Prompt: Line by line, print the records exactly.

Items from a data source:

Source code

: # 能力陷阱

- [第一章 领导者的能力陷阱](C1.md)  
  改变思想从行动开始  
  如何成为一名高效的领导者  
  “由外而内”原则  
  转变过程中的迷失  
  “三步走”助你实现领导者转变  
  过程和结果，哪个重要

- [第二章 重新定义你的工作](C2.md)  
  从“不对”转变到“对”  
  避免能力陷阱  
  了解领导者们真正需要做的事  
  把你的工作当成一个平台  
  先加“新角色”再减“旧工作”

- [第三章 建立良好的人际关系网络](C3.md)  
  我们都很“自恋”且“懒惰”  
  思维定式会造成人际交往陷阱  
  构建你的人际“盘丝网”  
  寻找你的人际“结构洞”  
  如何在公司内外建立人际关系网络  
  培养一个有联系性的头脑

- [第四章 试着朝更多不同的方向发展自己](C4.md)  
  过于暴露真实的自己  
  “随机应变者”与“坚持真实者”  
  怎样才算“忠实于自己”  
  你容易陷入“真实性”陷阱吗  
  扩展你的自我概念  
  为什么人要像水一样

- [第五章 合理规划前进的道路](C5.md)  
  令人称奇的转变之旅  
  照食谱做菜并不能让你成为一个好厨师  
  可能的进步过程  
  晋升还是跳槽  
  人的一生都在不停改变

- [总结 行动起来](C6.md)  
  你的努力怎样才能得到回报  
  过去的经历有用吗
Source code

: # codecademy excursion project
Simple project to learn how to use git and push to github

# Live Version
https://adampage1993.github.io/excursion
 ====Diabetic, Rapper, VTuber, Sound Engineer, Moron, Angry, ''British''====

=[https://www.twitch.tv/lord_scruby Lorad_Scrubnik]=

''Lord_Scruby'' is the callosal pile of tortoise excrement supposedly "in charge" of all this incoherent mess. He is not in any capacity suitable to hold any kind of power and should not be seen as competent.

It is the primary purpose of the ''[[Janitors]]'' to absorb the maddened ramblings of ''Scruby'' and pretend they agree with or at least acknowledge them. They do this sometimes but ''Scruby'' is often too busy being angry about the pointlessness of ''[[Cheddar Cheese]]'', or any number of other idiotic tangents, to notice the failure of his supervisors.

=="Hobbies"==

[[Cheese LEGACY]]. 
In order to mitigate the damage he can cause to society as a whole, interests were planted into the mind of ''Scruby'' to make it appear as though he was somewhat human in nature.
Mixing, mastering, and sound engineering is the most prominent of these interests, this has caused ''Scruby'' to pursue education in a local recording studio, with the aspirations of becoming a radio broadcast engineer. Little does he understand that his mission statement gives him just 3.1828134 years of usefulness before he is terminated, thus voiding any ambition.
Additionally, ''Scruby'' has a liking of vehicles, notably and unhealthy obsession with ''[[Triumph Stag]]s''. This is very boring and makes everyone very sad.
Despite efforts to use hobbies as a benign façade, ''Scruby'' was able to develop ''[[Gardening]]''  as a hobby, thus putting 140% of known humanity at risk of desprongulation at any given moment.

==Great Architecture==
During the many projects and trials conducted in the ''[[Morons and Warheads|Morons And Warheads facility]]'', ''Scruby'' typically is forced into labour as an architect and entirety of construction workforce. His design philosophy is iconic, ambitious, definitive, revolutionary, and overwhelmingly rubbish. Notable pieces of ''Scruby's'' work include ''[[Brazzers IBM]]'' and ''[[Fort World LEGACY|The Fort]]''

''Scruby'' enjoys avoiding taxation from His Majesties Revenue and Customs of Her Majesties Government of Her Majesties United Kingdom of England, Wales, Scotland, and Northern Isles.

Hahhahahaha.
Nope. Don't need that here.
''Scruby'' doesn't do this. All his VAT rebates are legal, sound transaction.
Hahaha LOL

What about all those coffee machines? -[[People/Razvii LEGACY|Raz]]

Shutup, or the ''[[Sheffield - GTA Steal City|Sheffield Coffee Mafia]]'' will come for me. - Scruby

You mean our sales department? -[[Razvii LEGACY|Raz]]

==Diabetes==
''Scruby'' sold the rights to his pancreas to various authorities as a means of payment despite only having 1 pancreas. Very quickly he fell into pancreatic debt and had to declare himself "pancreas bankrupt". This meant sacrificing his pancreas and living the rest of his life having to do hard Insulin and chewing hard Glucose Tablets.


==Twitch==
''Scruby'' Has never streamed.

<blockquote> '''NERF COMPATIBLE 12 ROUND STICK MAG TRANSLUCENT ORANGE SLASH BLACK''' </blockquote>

The answer:
Source code

: # 能力陷阱

- [第一章 领导者的能力陷阱](C1.md)  
  改变思想从行动开始  
  如何成为一名高效的领导者  
  “由外而内”原则  
  转变过程中的迷失  
  “三步走”助你实现领导者转变  
  过程和结果，哪个重要

- [第二章 重新定义你的工作](C2.md)  
  从“不对”转变到“对”  
  避免能力陷阱  
  了解领导者们真正需要做的事  
  把你的工作当成一个平台  
  先加“新角色”再减“旧工作”

- [第三章 建立良好的人际关系网络](C3.md)  
  我们都很“自恋”且“懒惰”  
  思维定式会造成人际交往陷阱  
  构建你的人际“盘丝网”  
  寻找你的人际“结构洞”  
  如何在公司内外建立人际关系网络  
  培养一个有联系性的头脑

- [第四章 试着朝更多不同的方向发展自己](C4.md)  
  过于暴露真实的自己  
  “随机应变者”与“坚持真实者”  
  怎样才算“忠实于自己”  
  你容易陷入“真实性”陷阱吗  
  扩展你的自我概念  
  为什么人要像水一样

- [第五章 合理规划前进的道路](C5.md)  
  令人称奇的转变之旅  
  照食谱做菜并不能让你成为一个好厨师  
  可能的进步过程  
  晋升还是跳槽  
  人的一生都在不停改变

- [总结 行动起来](C6.md)  
  你的努力怎样才能得到回报  
  过去的经历有用吗
Source code

: # codecademy excursion project
Simple project to learn how to use git and push to github

# Live Version
https://adampage1993.github.io/excursion
 ====Diabetic, Rapper, VTuber, Sound Engineer, Moron, Angry, ''British''====

=[https://www.twitch.tv/lord_scruby Lorad_Scrubnik]=

''Lord_Scruby'' is the callosal pile of tortoise excrement supposedly "in charge" of all this incoherent mess. He is not in any capacity suitable to hold any kind of power and should not be seen as competent.

It is the primary purpose of the ''[[Janitors]]'' to absorb the maddened ramblings of ''Scruby'' and pretend they agree with or at least acknowledge them. They do this sometimes but ''Scruby'' is often too busy being angry about the pointlessness of ''[[Cheddar Cheese]]'', or any number of other idiotic tangents, to notice the failure of his supervisors.

=="Hobbies"==

[[Cheese LEGACY]]. 
In order to mitigate the damage he can cause to society as a whole, interests were planted into the mind of ''Scruby'' to make it appear as though he was somewhat human in nature.
Mixing, mastering, and sound engineering is the most prominent of these interests, this has caused ''Scruby'' to pursue education in a local recording studio, with the aspirations of becoming a radio broadcast engineer. Little does he understand that his mission statement gives him just 3.1828134 years of usefulness before he is terminated, thus voiding any ambition.
Additionally, ''Scruby'' has a liking of vehicles, notably and unhealthy obsession with ''[[Triumph Stag]]s''. This is very boring and makes everyone very sad.
Despite efforts to use hobbies as a benign façade, ''Scruby'' was able to develop ''[[Gardening]]''  as a hobby, thus putting 140% of known humanity at risk of desprongulation at any given moment.

==Great Architecture==
During the many projects and trials conducted in the ''[[Morons and Warheads|Morons And Warheads facility]]'', ''Scruby'' typically is forced into labour as an architect and entirety of construction workforce. His design philosophy is iconic, ambitious, definitive, revolutionary, and overwhelmingly rubbish. Notable pieces of ''Scruby's'' work include ''[[Brazzers IBM]]'' and ''[[Fort World LEGACY|The Fort]]''

''Scruby'' enjoys avoiding taxation from His Majesties Revenue and Customs of Her Majesties Government of Her Majesties United Kingdom of England, Wales, Scotland, and Northern Isles.

Hahhahahaha.
Nope. Don't need that here.
''Scruby'' doesn't do this. All his VAT rebates are legal, sound transaction.
Hahaha LOL

What about all those coffee machines? -[[People/Razvii LEGACY|Raz]]

Shutup, or the ''[[Sheffield - GTA Steal City|Sheffield Coffee Mafia]]'' will come for me. - Scruby

You mean our sales department? -[[Razvii LEGACY|Raz]]

==Diabetes==
''Scruby'' sold the rights to his pancreas to various authorities as a means of payment despite only having 1 pancreas. Very quickly he fell into pancreatic debt and had to declare himself "pancreas bankrupt". This meant sacrificing his pancreas and living the rest of his life having to do hard Insulin and chewing hard Glucose Tablets.


==Twitch==
''Scruby'' Has never streamed.

<blockquote> '''NERF COMPATIBLE 12 ROUND STICK MAG TRANSLUCENT ORANGE SLASH BLACK''' </blockquote>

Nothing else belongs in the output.